I didn't think of it at the time, but I probably should have warned the couple with the two dogs off leash about the situation, because they were headed toward the direction where I last saw the coyotes.

fernvalley01 said...

the coyotes in your area are way bolder than here, I guess there are some problem ones in the city , but the ones out here see us and are gone, and as I said the horses are deadly with them especially the momma's with foals. Never heard of people being attacked here

Cut-N-Jump said...

They are pretty bold in our area as well. Had one trucking on through the pasture I was riding in. I just looked at us as it kept on going.

I have had them either follow the horses on the trail or crossing the trail ahead of us. Usually turning to face them is all it takes, just like with neighbor dogs. When they realize how big you are, they tend to back down. If not, screaming like a banshee and moving towards them can work too. Like Mikey said though, keep it in mind about the rabies. Horses can be vaccinated for it too.
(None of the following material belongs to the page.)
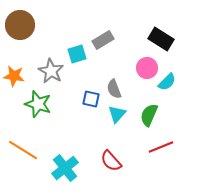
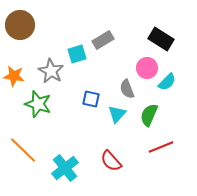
gray semicircle: moved 13 px right
orange line: rotated 12 degrees clockwise
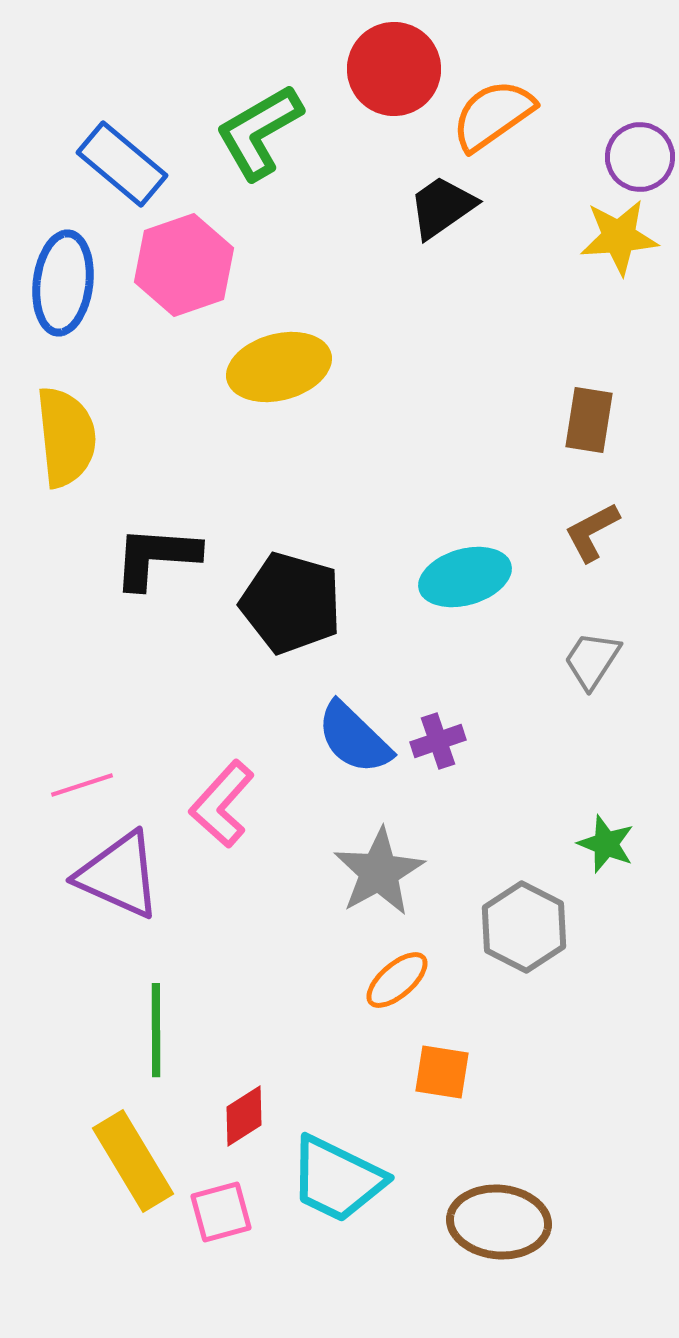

Laughing Orca Ranch said...

Wow! What a bold coyote! That would freak me out on the ground, but if I were riding my Apache, I would go after that coyote and chase it across the desert and encourage my mare to stomp on it!

We have done that once already on a neighborhood trail when a couple loose dogs ran out at us from someone's yard.

I just turned Apache to face the dogs, yelled at the dogs and then encouraged Apache to run at them. Those dogs were so surprised! They ran away squealing, tails between their legs!!
I laughed so hard! And I know Apache enjoyed it just as much as I did! lol!


~Lisa

achieve1dream said...

That's creepy!! The coyotes around here are skittish. Hear them all the time, but rarely see them. Can you carry a can of mace in case they get too close? Just watch out for the wind. You wouldn't want to get Bombay with it. It sounds like he's really starting to trust you!